__Document excerpt__
Nevertheless, throughout this period, the Inca were not entirely suppressed. In the eighteenth century alone, there were fourteen large uprisings, the most important of which were that of Juan Santos Atahualpa in 1742, and the Sierra Uprising of Tupac Amaru II in 1780. The Comunero Revolt broke out in Paraguay from 1721 to 1732). In 1767, the Jesuits were expelled from the colony.
[edit] End of the Viceroyalty (1806-1824)
Viceroy José Fernando de Abascal y Sousa promoted educational reforms, reorganized the army, and stamped out local rebellions. During his administration, the Inquisition of Lima was temporarily abolished as a result of the reforms taken by the Cortes in Spain.
When the wars of independence broke out in 1810, Peru was the center of Royalist reaction. Abascal reincorporated the provinces of Córdoba, Potosí, La Paz, Charcas, Chile and Quito (Ecuador) into the Viceroyalty of Peru.
In 1812 occurred the great fire of Guayaquil that destroyed half the city.
Lord Thomas Cochrane, in comand of the newly created Chilean Navy, unsuccessfully attacked Guayaquil and El Callao, but on 4 February he captured Valdivia, called at the time The Key of the South Seas and the Gibraltar of the Pacific, due to its huge fortifications. However the viceroyalty managed to defend Chiloé Island until 1826.
On September 8, 1820, the Expedición Libertadora of Peru, organized in Chile, landed on the beach at Paracas, near the city of Pisco, Peru. The army was under the command of José de San Martín. After fruitless negotiations with the viceroy, San Martín occupied the Peruvian capital of Lima on July 21, 1821. The independence of Peru was proclaimed on July 28, 1821. Viceroy José de la Serna e Hinojosa, still in command of a sizable military force, retired to Jauja, and later to Cusco.
On July 26, 1822, San Martín and Simón Bolívar met in Guayaquil to define a strategy for the liberation of the rest of Peru. The meeting was secret, and exactly what occurred is not known. However, afterwards San Martín returned to Argentina while Bolívar prepared to launch an offensive against the remaining royalist forces in Alto Peru. In September 1823 Bolívar arrived in Lima with Antonio José de Sucre to plan the offensive.
In February 1824 the royalists briefly regained control of Lima. Having regrouped in Trujillo, Bolívar in June led his rebel forces south to confront the Spanish under Field Marshal José de Canterac. The two armies met on the plains of Junín on August 6, 1824, and the Peruvians were victorious in a battle fought entirely without firearms. The Spanish troops subsequently evacuated Lima for a second time.
As a result of a decree of the Congress of Gran Colombia, Bolívar turned over command of the rebel troops to Sucre on October 7, 1824.
Royalist control was now reduced to a small area around the city of Ayacucho, located in the south-central highlands. It was there that the final battle for the independence of Peru would be fought.
On 9 December 1824, the Battle of Ayacucho, or Battle of La Quinua, took place at Pampa de La Quinua, a few kilometers away from Ayacucho, near the town of Quinua. This battle — between royalist (Spanish) and nationalist (republican) troops — sealed the independence of Peru and South America. The victorious nationalist forces were led by Antonio José de Sucre, Bolívar's lieutenant. Viceroy Serna was wounded and taken prisoner. The Spanish army had 2,000 dead and wounded and lost 3,000 prisoners, with the remainder of the army entirely dispersed. After the battle, Serna signed the final capitulation whereby the Spaniards agreed to leave Peru. Serna was released soon afterwards and sailed for Europe.

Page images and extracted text

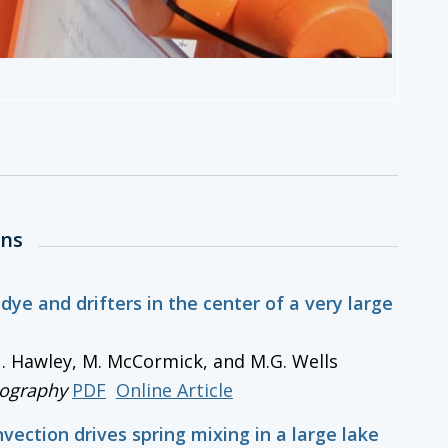
ons
 dye and drifters in the center of a very large
 N. Hawley, M. McCormick, and M.G. Wells
ography
PDF
Online Article
nvection drives spring mixing in a large lake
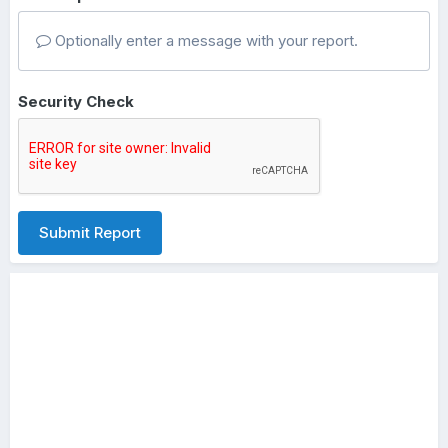
Optionally enter a message with your report.
Security Check
Submit Report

__Questions to answer__
A) Summarize the excerpt on the end of the Viceroyalty of Peru in two sentences.
B) Recast the paragraph of the excerpt on the end of the Viceroyalty of Peru that begins "On 9 December 1824, the Battle of Ayacucho" as a bulleted list that keeps its main facts.
C) Continue the excerpt on the end of the Viceroyalty of Peru from where it stops.

__Outputs for the tasks__
A) When the wars of independence broke out in 1810, Peru was the center of Royalist reaction, but in 1820 an expedition organized in Chile under José de San Martín landed near Pisco, occupied Lima, and proclaimed Peru's independence on July 28, 1821. Bolívar's forces later defeated the Spanish at Junín on August 6, 1824, and on 9 December 1824 nationalist troops led by Sucre won the Battle of Ayacucho, after which Viceroy Serna signed the capitulation by which the Spaniards agreed to leave Peru.

B)
- Date and place: 9 December 1824, at Pampa de La Quinua, near the town of Quinua and a few kilometers from Ayacucho; also called the Battle of La Quinua.
- Combatants: royalist (Spanish) troops against nationalist (republican) troops.
- Significance: it sealed the independence of Peru and South America.
- Victors: nationalist forces led by Antonio José de Sucre, Bolívar's lieutenant.
- Viceroy Serna: wounded and taken prisoner.
- Spanish losses: 2,000 dead and wounded and 3,000 taken prisoner, with the rest of the army dispersed.
- Aftermath: Serna signed the final capitulation, by which the Spaniards agreed to leave Peru, and was soon released and sailed for Europe.

C)
Spain made futile attempts to regain its former colonies, such as at the Battle of Callao, but in 1879 it finally recognized Peru's independence.
[edit] Politics
The town of Lima, founded by Pizarro on January 18, 1535 as the "Ciudad de Reyes" (City of Kings), became the seat of the new viceroyalty. It grew into a powerful city, with jurisdiction over all of Spanish South America except for Portuguese-dominated Brazil. All of the colonial wealth of South America passed through Lima on its way to the Isthmus of Panama and from there to Seville, Spain. The rest of the country was dependent upon Lima, in a pattern that persists until today in Peru. On the local level, Spanish encomenderos depended on local chieftains (curacas) to control even the most remote settlements, in a rigorous hierarchy. By the eighteenth century, Lima had become a distinguished and aristocratic colonial capital, seat of a university and the chief Spanish stronghold in the Americas.
[edit] Administrative divisions
The Viceroyalty of Peru was divided into audiencias, or administrative divisions. Each of these was governed by a regional governor who was controlled by the Viceroy of Peru. These divisions included the following (with dates of creation):
- Panamá (1538)
- Lima (1543)
- Santa Fe de Bogotá (1548)
- La Plata de los Charcas (1559)
- Quito (1563)
- Chile (1563-1573; 1606)
- Buenos Aires (1661-1672; 1776)
- Caracas (1786)
- Cuzco (1787)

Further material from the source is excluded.